Neue Fassung von DVD Studio Pro

In der gleichen Pressekonferenz auf der NAB hat Apple das nächste größere Update für seine DVD-Authoring-Lösung DVD Studio Pro angekündigt. Neu in DVD Studio Pro sind unter anderem Alpha-Übergänge, eine neue grafische Projektdarstellung, Unterstützung für DTS-5.1-Raumklang und die Integration von Compressor 1.2, Apples eigenes Kompressions- und Encodingtool für digitale Videos.
Mit 30 herkömmlichen Übergängen wie Überblenden, kreisförmiges Ein- und Ausblenden oder Farbübergängen, stellt DVD Studio Pro 3 Quicktime basierte Alpha-Übergänge vor, Anwender können mit Motion oder After Effects eigene Quicktimefilme als Basis für Alpha-Übergänge in Diashows oder zwischen Menüs schaffen.
In der grafischen Projektdarstellung stellt der DVD-Autor das Storyboard und die Beziehungen zwischen den einzelnen Elementen wie auf einem Zeichenbrett dar, die Übersicht über die miteinander verknüpften Filme, Menüs und Slideshows lässt sich auch ausdrucken.
Compressor 1.2 erlaubt es, aus dem HD-Format direkt nach MPEG 2 zu encoden, neben Dolby Digital unterstützt DVD Stdio Pro 3 auch das Surround-Adio-Format DTS 5.1. Ab Mai soll DVD Studio Pro zum Preis von 521 Euro im Apple Store und im Fachhandel verfügbar sein, registrierte Anwender von DVD Studio Pro 1 und 2 sind zu einem Upgrade für den Preis von 208 Euro berechtigt.

Final Cut Pro HD

Apples professionelle Videoschnittlösung unterstützt in der neuen, Final Cut Pro HD genannten Version das Format DVCPRO HD von Panansonic. Die Software erlaubt es laut Apple erstmals, High-Definition (HD)-Video per Firewire-Kabel in Broadcast-Qualität aufzunehmen. Auch für die Weiterbearbeitung und Ausgabe sei keine weitere Hardware notwendig. DVCPRO HD komprimiert Final Cut nicht weiter und gibt Vorschauen auf das HD-fähige Cinema-Display aus. Die Software kann bis zu vier Streams im hoch auflösenden Format abspielen, unter Eindung eines Xserve RAID gar zehn Streams. Das neue Feature Digital Cinema Desktop erlaubt Betrachtung von SD- und HD-Material auf Apples Cinema Display, bei der Ausgabe skaliert Final Cut Pro HD automatisch das Format. Für registrierte Benutzer von Final Cut Pro 4 ist das Update auf Final Cut Pro HD kostenlos, der Preis für die Vollversion beträgt 1043 Euro, das Upgrade von den ersten drei Final-Cut-Versionen kostet 405 Euro, Anwender von Final Cut Express zahlen 754 Euro für die Pro-HD-Version.

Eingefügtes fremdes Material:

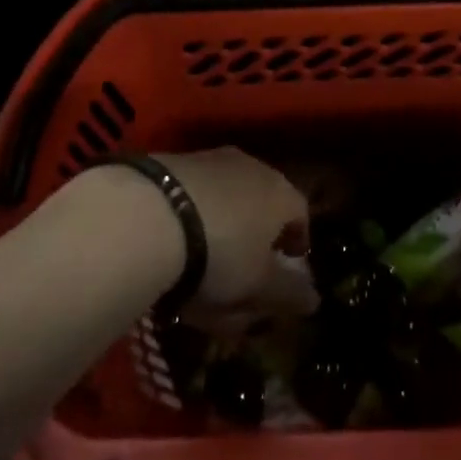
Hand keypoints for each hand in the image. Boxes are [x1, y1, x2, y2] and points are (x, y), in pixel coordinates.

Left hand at [155, 149, 317, 336]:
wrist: (147, 215)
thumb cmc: (219, 254)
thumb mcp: (259, 286)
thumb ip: (289, 293)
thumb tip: (314, 300)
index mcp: (281, 193)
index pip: (301, 213)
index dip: (298, 239)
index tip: (291, 260)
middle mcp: (250, 167)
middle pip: (262, 199)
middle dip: (259, 228)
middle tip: (247, 258)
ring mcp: (207, 159)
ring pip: (224, 193)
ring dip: (221, 218)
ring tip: (205, 250)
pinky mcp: (169, 161)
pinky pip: (190, 191)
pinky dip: (189, 212)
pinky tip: (173, 236)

Auf Final Cut Pro HD aufsetzend, haben Apple und Panasonic die nach eigenen Angaben erste Implementation von Firewire mit Panasonics eigenem hoch auflösendem Videocodec 100 MB/s DV-HD vorgestellt. An Hardware steuert Panasonic dazu den ersten mit Firewire ausgestatteten VTR für HD-Produktion AJ-HD1200A bei. Die gemeinsame Lösung ermögliche den kostengünstigen Einsatz von HD-Formaten.

Shake 3.5

Auch das Compositing- und Effekte-Werkzeug Shake hat Apple im Rahmen der NAB in einer aktualisierten Version 3.5 vorgestellt. Shake 3.5 hat neue Morphing- und Warping-Funktionen integriert, die auf Spline-Video aufsetzen, die Einbindung in Netze via Rendezvous will Apple verbessert haben. Der für das Rendering im Netz zuständige Manager Qmaster soll beim verteilten Rendern in Shake die Ressourcen besser verteilen. Shake 3.5 kostet für Mac-OS X 3.130 Euro mit unbegrenzter Renderlizenz, registrierte Anwender von Shake 3 zahlen 810,84 Euro für das Upgrade.

Speichersystem

Erstmals hat Apple für Videoprofis auch ein Storage Area Network (SAN)-System im Angebot. Das 1042,84 Dollar kostende Dateisystem hilft Videoproduzenten, ihre Arbeit im Netz zu speichern und dabei die Geschwindigkeitsbeschränkungen von herkömmlichen LANs zu umgehen. Das Xsan genannte System ist ein 64-Bit-Cluster-System, das mit Mac-OS X zusammenarbeitet. Die an das SAN angeschlossenen Computer bekommen auf Dateiebene Schreib- und Leserechte für gemeinsam genutzte Daten, der Zusammenschluss der Rechner erfolgt über Fibre-Channel, bis zu 64 Anwender können gleichzeitig auf einen Server zugreifen. Apple verteilt derzeit Betaversionen von Xsan an ausgewählte Kunden, im Herbst soll die Software in den Handel kommen.